** EXTRACT PROVIDED **
* * * * * * *
Canceling Journals

HOW DO THE LIBRARIES GO ABOUT CANCELING JOURNALS

Method No. 1  Cancel agreed upon percentage across the board

Pros:

  • Might appear fair (same percentage applies to all disciplines)
  • Less impact on book-centered disciplines
  • Easy to compute amounts to be cut

Cons:

  • Greater impact on journal-centered disciplines
  • Greater impact on departments with small number of specialized journals
  • Hurts disciplines with inexpensive journals (canceling $25-$50 journals will not significantly affect the total dollar amount needed)
  • Interdisciplinary titles can be lost

Long-term effects:

  • Preserves historic distribution of funds (which may not be optimal)
* * * * * * *
** EXTRACTED DATA **
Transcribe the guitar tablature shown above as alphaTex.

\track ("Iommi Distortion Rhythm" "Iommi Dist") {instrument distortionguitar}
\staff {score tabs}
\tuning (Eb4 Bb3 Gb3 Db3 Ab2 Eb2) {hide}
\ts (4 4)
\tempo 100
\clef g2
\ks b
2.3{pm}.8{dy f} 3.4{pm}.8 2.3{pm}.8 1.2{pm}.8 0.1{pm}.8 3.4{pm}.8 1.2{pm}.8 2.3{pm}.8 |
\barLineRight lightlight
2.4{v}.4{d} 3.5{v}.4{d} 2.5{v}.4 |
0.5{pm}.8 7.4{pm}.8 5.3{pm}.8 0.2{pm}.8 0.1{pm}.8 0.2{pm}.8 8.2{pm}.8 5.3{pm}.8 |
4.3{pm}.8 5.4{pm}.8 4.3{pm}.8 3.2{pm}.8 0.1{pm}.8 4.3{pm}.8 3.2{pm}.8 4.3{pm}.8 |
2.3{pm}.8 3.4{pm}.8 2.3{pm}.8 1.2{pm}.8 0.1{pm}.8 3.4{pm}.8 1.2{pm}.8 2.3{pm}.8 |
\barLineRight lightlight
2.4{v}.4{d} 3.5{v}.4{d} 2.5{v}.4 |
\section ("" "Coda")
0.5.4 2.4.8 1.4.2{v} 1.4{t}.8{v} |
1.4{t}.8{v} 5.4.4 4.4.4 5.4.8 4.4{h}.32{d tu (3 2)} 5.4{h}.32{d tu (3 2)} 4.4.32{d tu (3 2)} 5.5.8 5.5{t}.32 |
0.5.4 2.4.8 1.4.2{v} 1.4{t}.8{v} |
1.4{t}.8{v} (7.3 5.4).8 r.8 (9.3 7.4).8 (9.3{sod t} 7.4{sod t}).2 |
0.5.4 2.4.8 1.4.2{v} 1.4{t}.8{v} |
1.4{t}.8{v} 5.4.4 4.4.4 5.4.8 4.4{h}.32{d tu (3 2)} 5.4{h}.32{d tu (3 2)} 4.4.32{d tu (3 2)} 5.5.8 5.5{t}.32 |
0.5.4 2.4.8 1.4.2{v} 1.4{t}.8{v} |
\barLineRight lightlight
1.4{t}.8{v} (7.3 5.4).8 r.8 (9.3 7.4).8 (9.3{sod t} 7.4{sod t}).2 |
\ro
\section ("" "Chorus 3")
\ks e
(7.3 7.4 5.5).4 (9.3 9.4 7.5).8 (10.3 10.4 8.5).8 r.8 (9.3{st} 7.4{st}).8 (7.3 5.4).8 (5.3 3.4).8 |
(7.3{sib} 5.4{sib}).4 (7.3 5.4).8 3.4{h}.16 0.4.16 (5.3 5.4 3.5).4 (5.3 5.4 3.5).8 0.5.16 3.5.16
* * * * * * *
** DIRECTION 1 **
In the text on canceling journals, why does the across-the-board percentage method hurt disciplines with inexpensive journals? Answer in one to three sentences.
** DIRECTION 2 **
Reproduce the entry character for character, from its opening transcription line through the final alphaTex line.

** TASK ANSWER 1 **
Canceling journals that cost $25 to $50 will not significantly affect the total dollar amount needed. Cutting those cheap titles does little to reach the required amount.

** TASK ANSWER 2 **
Transcribe the guitar tablature shown above as alphaTex.

\track ("Iommi Distortion Rhythm" "Iommi Dist") {instrument distortionguitar}
\staff {score tabs}
\tuning (Eb4 Bb3 Gb3 Db3 Ab2 Eb2) {hide}
\ts (4 4)
\tempo 100
\clef g2
\ks b
2.3{pm}.8{dy f} 3.4{pm}.8 2.3{pm}.8 1.2{pm}.8 0.1{pm}.8 3.4{pm}.8 1.2{pm}.8 2.3{pm}.8 |
\barLineRight lightlight
2.4{v}.4{d} 3.5{v}.4{d} 2.5{v}.4 |
0.5{pm}.8 7.4{pm}.8 5.3{pm}.8 0.2{pm}.8 0.1{pm}.8 0.2{pm}.8 8.2{pm}.8 5.3{pm}.8 |
4.3{pm}.8 5.4{pm}.8 4.3{pm}.8 3.2{pm}.8 0.1{pm}.8 4.3{pm}.8 3.2{pm}.8 4.3{pm}.8 |
2.3{pm}.8 3.4{pm}.8 2.3{pm}.8 1.2{pm}.8 0.1{pm}.8 3.4{pm}.8 1.2{pm}.8 2.3{pm}.8 |
\barLineRight lightlight
2.4{v}.4{d} 3.5{v}.4{d} 2.5{v}.4 |
\section ("" "Coda")
0.5.4 2.4.8 1.4.2{v} 1.4{t}.8{v} |
1.4{t}.8{v} 5.4.4 4.4.4 5.4.8 4.4{h}.32{d tu (3 2)} 5.4{h}.32{d tu (3 2)} 4.4.32{d tu (3 2)} 5.5.8 5.5{t}.32 |
0.5.4 2.4.8 1.4.2{v} 1.4{t}.8{v} |
1.4{t}.8{v} (7.3 5.4).8 r.8 (9.3 7.4).8 (9.3{sod t} 7.4{sod t}).2 |
0.5.4 2.4.8 1.4.2{v} 1.4{t}.8{v} |
1.4{t}.8{v} 5.4.4 4.4.4 5.4.8 4.4{h}.32{d tu (3 2)} 5.4{h}.32{d tu (3 2)} 4.4.32{d tu (3 2)} 5.5.8 5.5{t}.32 |
0.5.4 2.4.8 1.4.2{v} 1.4{t}.8{v} |
\barLineRight lightlight
1.4{t}.8{v} (7.3 5.4).8 r.8 (9.3 7.4).8 (9.3{sod t} 7.4{sod t}).2 |
\ro
\section ("" "Chorus 3")
\ks e
(7.3 7.4 5.5).4 (9.3 9.4 7.5).8 (10.3 10.4 8.5).8 r.8 (9.3{st} 7.4{st}).8 (7.3 5.4).8 (5.3 3.4).8 |
(7.3{sib} 5.4{sib}).4 (7.3 5.4).8 3.4{h}.16 0.4.16 (5.3 5.4 3.5).4 (5.3 5.4 3.5).8 0.5.16 3.5.16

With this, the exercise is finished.